Die Inszenierung führt nun vor, wie dieser Trotz gebrochen, wie eine FrauenBiografie begradigt wird; meiner Liebe wirst du nicht entkommen, sagt der Fleischhauer Oskar, der sich im Akademietheater mit dem Schlachtermesser die Fingernägel säubert und neben der Marianne die bedauernswerteste Figur ist: der Mann leidet tatsächlich daran, dass die Marianne ihn nicht mag, und der eher introvertierte Johannes Krisch zeigt (schon rein körperlich ein Gegenentwurf zum Qualtinger), dass auch im Fleischhauer eine traurige Seele schlummert.
Die Bühne von Hugo Gretler sieht aus wie ein Möbellager: eine ganze Stadt aus Möbeln, man wohnt möbliert in Wien und ist also unbehaust, und wenn die Schauspieler zwischen diesen Wohnzimmerschränken auftauchen und verschwinden, dann verschwinden sie in einer Modellstadt, in einer Modellinszenierung, die viel von Horváth begriffen hat: leise Musikeinspielungen, genau getimte Pausen, salbungsvoll vorgetragene Fiesheiten.

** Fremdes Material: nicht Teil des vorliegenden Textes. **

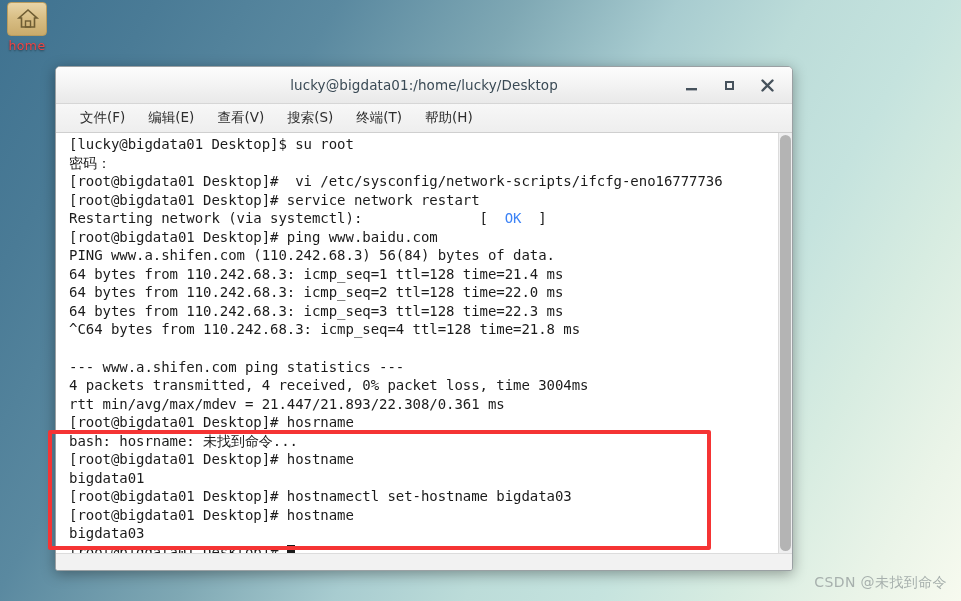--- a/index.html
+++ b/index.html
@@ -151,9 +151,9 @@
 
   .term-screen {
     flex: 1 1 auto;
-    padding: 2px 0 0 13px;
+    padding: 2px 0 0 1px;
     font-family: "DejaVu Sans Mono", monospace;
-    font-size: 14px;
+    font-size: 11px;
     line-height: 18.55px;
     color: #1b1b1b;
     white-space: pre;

Manchmal wird beim Glaserl Wein die Komik etwas überdreht und die Depression kommt zu kurz, aber wenn man nach Marianne Verlobungsfeier an der blauen Donau liegt und Mariannes Vater, der bigotte Zauberkönig des etwas zu schmierigen Johann Adam Oest, der erotisch auch etwas zu sehr auftrumpfenden Valerie der krakeeligen Regina Fritsch an die Wäsche geht, dann ist die Gebrochenheit, die Falschheit, der Selbstbetrug dieser kleinbürgerlichen Welt sehr nah.
Das Großmutterl, das das uneheliche Kind der Marianne in die Kälte stellen und also unschuldigst um die Ecke bringen wird, ist bei Bibiana Zeller eine ganz zarte Hexe, eine filigrane Höllenhündin aus dem Seniorenheim. Die falsche Sentimentalität, die den hemmungslose Egoismus all dieser Figuren wie eine zweite Haut ummantelt, wird aber am besten ausgestellt beim schmerbäuchigen Weiberhelden Alfred des begnadeten Nicholas Ofczarek – ein Zuhälter im braunen Anzug, immer mit einem plumpen Kompliment zur Stelle und mit einer ebenso plumpen Entschuldigung auf dem Rückzug von der Frau, mit ein bisschen mehr Geld in der Tasche als vorher.
Diesen Typus Mensch gibt's zuhauf - in Finanzwelt und Politik, im Rotlicht und im Gebrauchtwagenhandel. Ofczarek mit seiner Wienerischen Fiesheit ist der heimliche Star dieser Welt – und dieser Inszenierung.